#### Assignment:
Everything in the records below goes into the copy exactly, except the pictures.

#### Material provided:
______
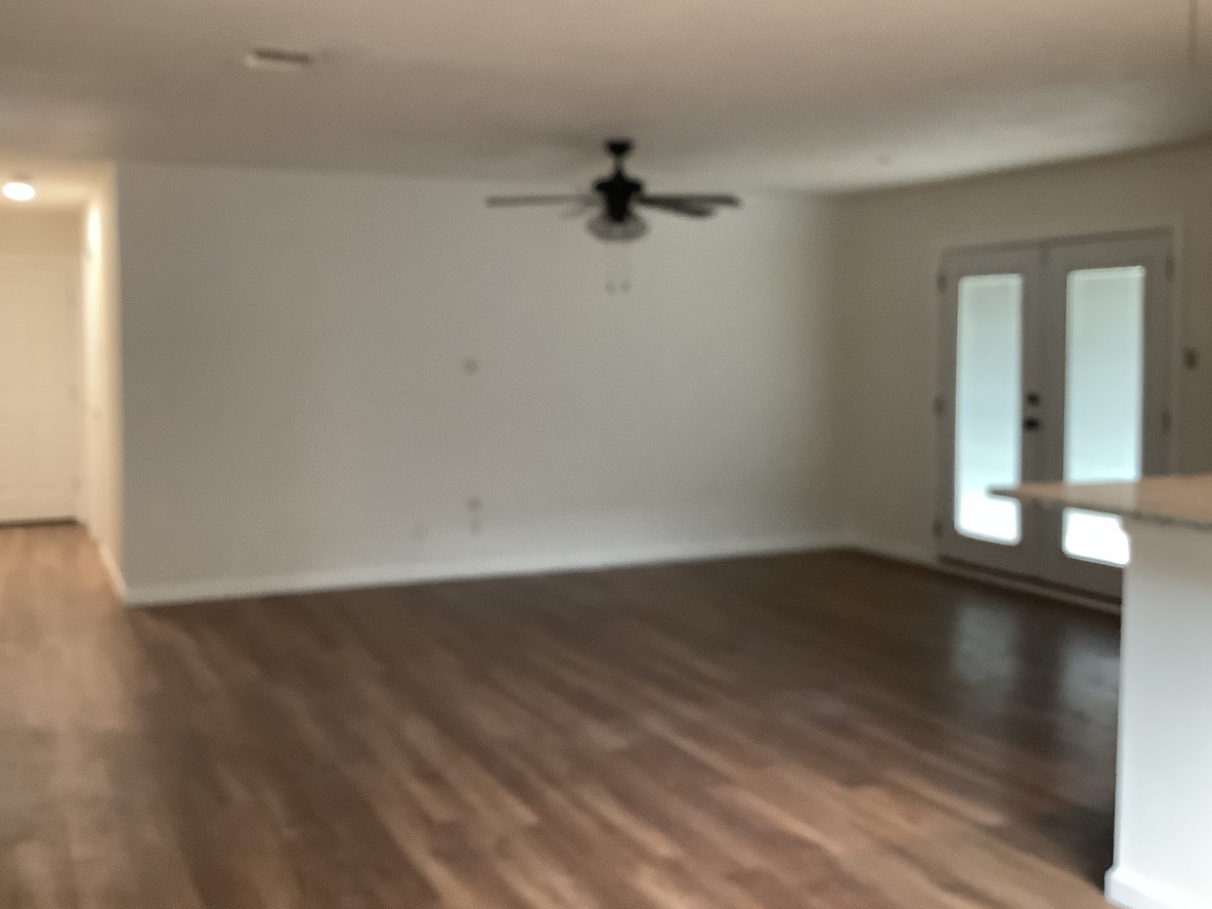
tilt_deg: -4.5
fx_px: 1260
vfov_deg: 39.6
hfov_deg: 51.4
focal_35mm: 36
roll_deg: -0.1
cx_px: 595
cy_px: 418
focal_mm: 3.3
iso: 320
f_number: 2.4
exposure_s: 1/40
______
#### Written answer:
tilt_deg: -4.5
fx_px: 1260
vfov_deg: 39.6
hfov_deg: 51.4
focal_35mm: 36
roll_deg: -0.1
cx_px: 595
cy_px: 418
focal_mm: 3.3
iso: 320
f_number: 2.4
exposure_s: 1/40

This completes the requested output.